◆ Stored data
+ + + + + + +

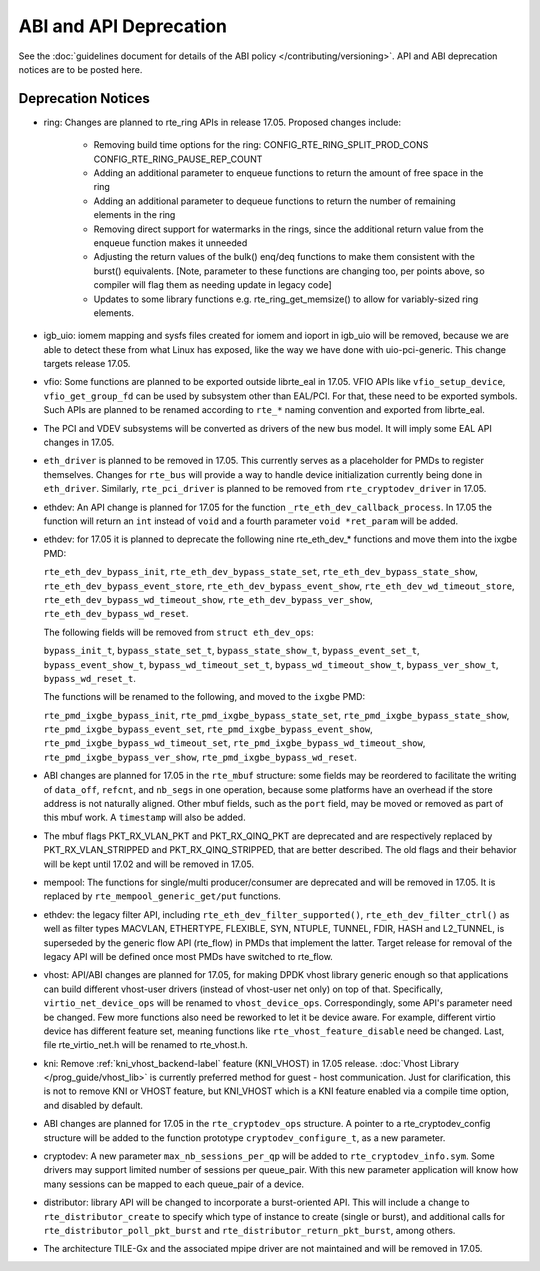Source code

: ABI and API Deprecation
=======================

See the :doc:`guidelines document for details of the ABI policy </contributing/versioning>`.
API and ABI deprecation notices are to be posted here.


Deprecation Notices
-------------------

* ring: Changes are planned to rte_ring APIs in release 17.05. Proposed
  changes include:

    - Removing build time options for the ring:
      CONFIG_RTE_RING_SPLIT_PROD_CONS
      CONFIG_RTE_RING_PAUSE_REP_COUNT
    - Adding an additional parameter to enqueue functions to return the
      amount of free space in the ring
    - Adding an additional parameter to dequeue functions to return the
      number of remaining elements in the ring
    - Removing direct support for watermarks in the rings, since the
      additional return value from the enqueue function makes it
      unneeded
    - Adjusting the return values of the bulk() enq/deq functions to
      make them consistent with the burst() equivalents. [Note, parameter
      to these functions are changing too, per points above, so compiler
      will flag them as needing update in legacy code]
    - Updates to some library functions e.g. rte_ring_get_memsize() to
      allow for variably-sized ring elements.

* igb_uio: iomem mapping and sysfs files created for iomem and ioport in
  igb_uio will be removed, because we are able to detect these from what Linux
  has exposed, like the way we have done with uio-pci-generic. This change
  targets release 17.05.

* vfio: Some functions are planned to be exported outside librte_eal in 17.05.
  VFIO APIs like ``vfio_setup_device``, ``vfio_get_group_fd`` can be used by
  subsystem other than EAL/PCI. For that, these need to be exported symbols.
  Such APIs are planned to be renamed according to ``rte_*`` naming convention
  and exported from librte_eal.

* The PCI and VDEV subsystems will be converted as drivers of the new bus model.
  It will imply some EAL API changes in 17.05.

* ``eth_driver`` is planned to be removed in 17.05. This currently serves as
  a placeholder for PMDs to register themselves. Changes for ``rte_bus`` will
  provide a way to handle device initialization currently being done in
  ``eth_driver``. Similarly, ``rte_pci_driver`` is planned to be removed from
  ``rte_cryptodev_driver`` in 17.05.

* ethdev: An API change is planned for 17.05 for the function
  ``_rte_eth_dev_callback_process``. In 17.05 the function will return an ``int``
  instead of ``void`` and a fourth parameter ``void *ret_param`` will be added.

* ethdev: for 17.05 it is planned to deprecate the following nine rte_eth_dev_*
  functions and move them into the ixgbe PMD:

  ``rte_eth_dev_bypass_init``, ``rte_eth_dev_bypass_state_set``,
  ``rte_eth_dev_bypass_state_show``, ``rte_eth_dev_bypass_event_store``,
  ``rte_eth_dev_bypass_event_show``, ``rte_eth_dev_wd_timeout_store``,
  ``rte_eth_dev_bypass_wd_timeout_show``, ``rte_eth_dev_bypass_ver_show``,
  ``rte_eth_dev_bypass_wd_reset``.

  The following fields will be removed from ``struct eth_dev_ops``:

  ``bypass_init_t``, ``bypass_state_set_t``, ``bypass_state_show_t``,
  ``bypass_event_set_t``, ``bypass_event_show_t``, ``bypass_wd_timeout_set_t``,
  ``bypass_wd_timeout_show_t``, ``bypass_ver_show_t``, ``bypass_wd_reset_t``.

  The functions will be renamed to the following, and moved to the ``ixgbe`` PMD:

  ``rte_pmd_ixgbe_bypass_init``, ``rte_pmd_ixgbe_bypass_state_set``,
  ``rte_pmd_ixgbe_bypass_state_show``, ``rte_pmd_ixgbe_bypass_event_set``,
  ``rte_pmd_ixgbe_bypass_event_show``, ``rte_pmd_ixgbe_bypass_wd_timeout_set``,
  ``rte_pmd_ixgbe_bypass_wd_timeout_show``, ``rte_pmd_ixgbe_bypass_ver_show``,
  ``rte_pmd_ixgbe_bypass_wd_reset``.

* ABI changes are planned for 17.05 in the ``rte_mbuf`` structure: some fields
  may be reordered to facilitate the writing of ``data_off``, ``refcnt``, and
  ``nb_segs`` in one operation, because some platforms have an overhead if the
  store address is not naturally aligned. Other mbuf fields, such as the
  ``port`` field, may be moved or removed as part of this mbuf work. A
  ``timestamp`` will also be added.

* The mbuf flags PKT_RX_VLAN_PKT and PKT_RX_QINQ_PKT are deprecated and
  are respectively replaced by PKT_RX_VLAN_STRIPPED and
  PKT_RX_QINQ_STRIPPED, that are better described. The old flags and
  their behavior will be kept until 17.02 and will be removed in 17.05.

* mempool: The functions for single/multi producer/consumer are deprecated
  and will be removed in 17.05.
  It is replaced by ``rte_mempool_generic_get/put`` functions.

* ethdev: the legacy filter API, including
  ``rte_eth_dev_filter_supported()``, ``rte_eth_dev_filter_ctrl()`` as well
  as filter types MACVLAN, ETHERTYPE, FLEXIBLE, SYN, NTUPLE, TUNNEL, FDIR,
  HASH and L2_TUNNEL, is superseded by the generic flow API (rte_flow) in
  PMDs that implement the latter.
  Target release for removal of the legacy API will be defined once most
  PMDs have switched to rte_flow.

* vhost: API/ABI changes are planned for 17.05, for making DPDK vhost library
  generic enough so that applications can build different vhost-user drivers
  (instead of vhost-user net only) on top of that.
  Specifically, ``virtio_net_device_ops`` will be renamed to ``vhost_device_ops``.
  Correspondingly, some API's parameter need be changed. Few more functions also
  need be reworked to let it be device aware. For example, different virtio device
  has different feature set, meaning functions like ``rte_vhost_feature_disable``
  need be changed. Last, file rte_virtio_net.h will be renamed to rte_vhost.h.

* kni: Remove :ref:`kni_vhost_backend-label` feature (KNI_VHOST) in 17.05 release.
  :doc:`Vhost Library </prog_guide/vhost_lib>` is currently preferred method for
  guest - host communication. Just for clarification, this is not to remove KNI
  or VHOST feature, but KNI_VHOST which is a KNI feature enabled via a compile
  time option, and disabled by default.

* ABI changes are planned for 17.05 in the ``rte_cryptodev_ops`` structure.
  A pointer to a rte_cryptodev_config structure will be added to the
  function prototype ``cryptodev_configure_t``, as a new parameter.

* cryptodev: A new parameter ``max_nb_sessions_per_qp`` will be added to
  ``rte_cryptodev_info.sym``. Some drivers may support limited number of
  sessions per queue_pair. With this new parameter application will know
  how many sessions can be mapped to each queue_pair of a device.

* distributor: library API will be changed to incorporate a burst-oriented
  API. This will include a change to ``rte_distributor_create``
  to specify which type of instance to create (single or burst), and
  additional calls for ``rte_distributor_poll_pkt_burst`` and
  ``rte_distributor_return_pkt_burst``, among others.

* The architecture TILE-Gx and the associated mpipe driver are not
  maintained and will be removed in 17.05.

+ + + + + + +

◆ Task statement
A word-for-word copy of the entries is needed, with no pictures in it.

◆ The answer
Source code

: ABI and API Deprecation
=======================

See the :doc:`guidelines document for details of the ABI policy </contributing/versioning>`.
API and ABI deprecation notices are to be posted here.


Deprecation Notices
-------------------

* ring: Changes are planned to rte_ring APIs in release 17.05. Proposed
  changes include:

    - Removing build time options for the ring:
      CONFIG_RTE_RING_SPLIT_PROD_CONS
      CONFIG_RTE_RING_PAUSE_REP_COUNT
    - Adding an additional parameter to enqueue functions to return the
      amount of free space in the ring
    - Adding an additional parameter to dequeue functions to return the
      number of remaining elements in the ring
    - Removing direct support for watermarks in the rings, since the
      additional return value from the enqueue function makes it
      unneeded
    - Adjusting the return values of the bulk() enq/deq functions to
      make them consistent with the burst() equivalents. [Note, parameter
      to these functions are changing too, per points above, so compiler
      will flag them as needing update in legacy code]
    - Updates to some library functions e.g. rte_ring_get_memsize() to
      allow for variably-sized ring elements.

* igb_uio: iomem mapping and sysfs files created for iomem and ioport in
  igb_uio will be removed, because we are able to detect these from what Linux
  has exposed, like the way we have done with uio-pci-generic. This change
  targets release 17.05.

* vfio: Some functions are planned to be exported outside librte_eal in 17.05.
  VFIO APIs like ``vfio_setup_device``, ``vfio_get_group_fd`` can be used by
  subsystem other than EAL/PCI. For that, these need to be exported symbols.
  Such APIs are planned to be renamed according to ``rte_*`` naming convention
  and exported from librte_eal.

* The PCI and VDEV subsystems will be converted as drivers of the new bus model.
  It will imply some EAL API changes in 17.05.

* ``eth_driver`` is planned to be removed in 17.05. This currently serves as
  a placeholder for PMDs to register themselves. Changes for ``rte_bus`` will
  provide a way to handle device initialization currently being done in
  ``eth_driver``. Similarly, ``rte_pci_driver`` is planned to be removed from
  ``rte_cryptodev_driver`` in 17.05.

* ethdev: An API change is planned for 17.05 for the function
  ``_rte_eth_dev_callback_process``. In 17.05 the function will return an ``int``
  instead of ``void`` and a fourth parameter ``void *ret_param`` will be added.

* ethdev: for 17.05 it is planned to deprecate the following nine rte_eth_dev_*
  functions and move them into the ixgbe PMD:

  ``rte_eth_dev_bypass_init``, ``rte_eth_dev_bypass_state_set``,
  ``rte_eth_dev_bypass_state_show``, ``rte_eth_dev_bypass_event_store``,
  ``rte_eth_dev_bypass_event_show``, ``rte_eth_dev_wd_timeout_store``,
  ``rte_eth_dev_bypass_wd_timeout_show``, ``rte_eth_dev_bypass_ver_show``,
  ``rte_eth_dev_bypass_wd_reset``.

  The following fields will be removed from ``struct eth_dev_ops``:

  ``bypass_init_t``, ``bypass_state_set_t``, ``bypass_state_show_t``,
  ``bypass_event_set_t``, ``bypass_event_show_t``, ``bypass_wd_timeout_set_t``,
  ``bypass_wd_timeout_show_t``, ``bypass_ver_show_t``, ``bypass_wd_reset_t``.

  The functions will be renamed to the following, and moved to the ``ixgbe`` PMD:

  ``rte_pmd_ixgbe_bypass_init``, ``rte_pmd_ixgbe_bypass_state_set``,
  ``rte_pmd_ixgbe_bypass_state_show``, ``rte_pmd_ixgbe_bypass_event_set``,
  ``rte_pmd_ixgbe_bypass_event_show``, ``rte_pmd_ixgbe_bypass_wd_timeout_set``,
  ``rte_pmd_ixgbe_bypass_wd_timeout_show``, ``rte_pmd_ixgbe_bypass_ver_show``,
  ``rte_pmd_ixgbe_bypass_wd_reset``.

* ABI changes are planned for 17.05 in the ``rte_mbuf`` structure: some fields
  may be reordered to facilitate the writing of ``data_off``, ``refcnt``, and
  ``nb_segs`` in one operation, because some platforms have an overhead if the
  store address is not naturally aligned. Other mbuf fields, such as the
  ``port`` field, may be moved or removed as part of this mbuf work. A
  ``timestamp`` will also be added.

* The mbuf flags PKT_RX_VLAN_PKT and PKT_RX_QINQ_PKT are deprecated and
  are respectively replaced by PKT_RX_VLAN_STRIPPED and
  PKT_RX_QINQ_STRIPPED, that are better described. The old flags and
  their behavior will be kept until 17.02 and will be removed in 17.05.

* mempool: The functions for single/multi producer/consumer are deprecated
  and will be removed in 17.05.
  It is replaced by ``rte_mempool_generic_get/put`` functions.

* ethdev: the legacy filter API, including
  ``rte_eth_dev_filter_supported()``, ``rte_eth_dev_filter_ctrl()`` as well
  as filter types MACVLAN, ETHERTYPE, FLEXIBLE, SYN, NTUPLE, TUNNEL, FDIR,
  HASH and L2_TUNNEL, is superseded by the generic flow API (rte_flow) in
  PMDs that implement the latter.
  Target release for removal of the legacy API will be defined once most
  PMDs have switched to rte_flow.

* vhost: API/ABI changes are planned for 17.05, for making DPDK vhost library
  generic enough so that applications can build different vhost-user drivers
  (instead of vhost-user net only) on top of that.
  Specifically, ``virtio_net_device_ops`` will be renamed to ``vhost_device_ops``.
  Correspondingly, some API's parameter need be changed. Few more functions also
  need be reworked to let it be device aware. For example, different virtio device
  has different feature set, meaning functions like ``rte_vhost_feature_disable``
  need be changed. Last, file rte_virtio_net.h will be renamed to rte_vhost.h.

* kni: Remove :ref:`kni_vhost_backend-label` feature (KNI_VHOST) in 17.05 release.
  :doc:`Vhost Library </prog_guide/vhost_lib>` is currently preferred method for
  guest - host communication. Just for clarification, this is not to remove KNI
  or VHOST feature, but KNI_VHOST which is a KNI feature enabled via a compile
  time option, and disabled by default.

* ABI changes are planned for 17.05 in the ``rte_cryptodev_ops`` structure.
  A pointer to a rte_cryptodev_config structure will be added to the
  function prototype ``cryptodev_configure_t``, as a new parameter.

* cryptodev: A new parameter ``max_nb_sessions_per_qp`` will be added to
  ``rte_cryptodev_info.sym``. Some drivers may support limited number of
  sessions per queue_pair. With this new parameter application will know
  how many sessions can be mapped to each queue_pair of a device.

* distributor: library API will be changed to incorporate a burst-oriented
  API. This will include a change to ``rte_distributor_create``
  to specify which type of instance to create (single or burst), and
  additional calls for ``rte_distributor_poll_pkt_burst`` and
  ``rte_distributor_return_pkt_burst``, among others.

* The architecture TILE-Gx and the associated mpipe driver are not
  maintained and will be removed in 17.05.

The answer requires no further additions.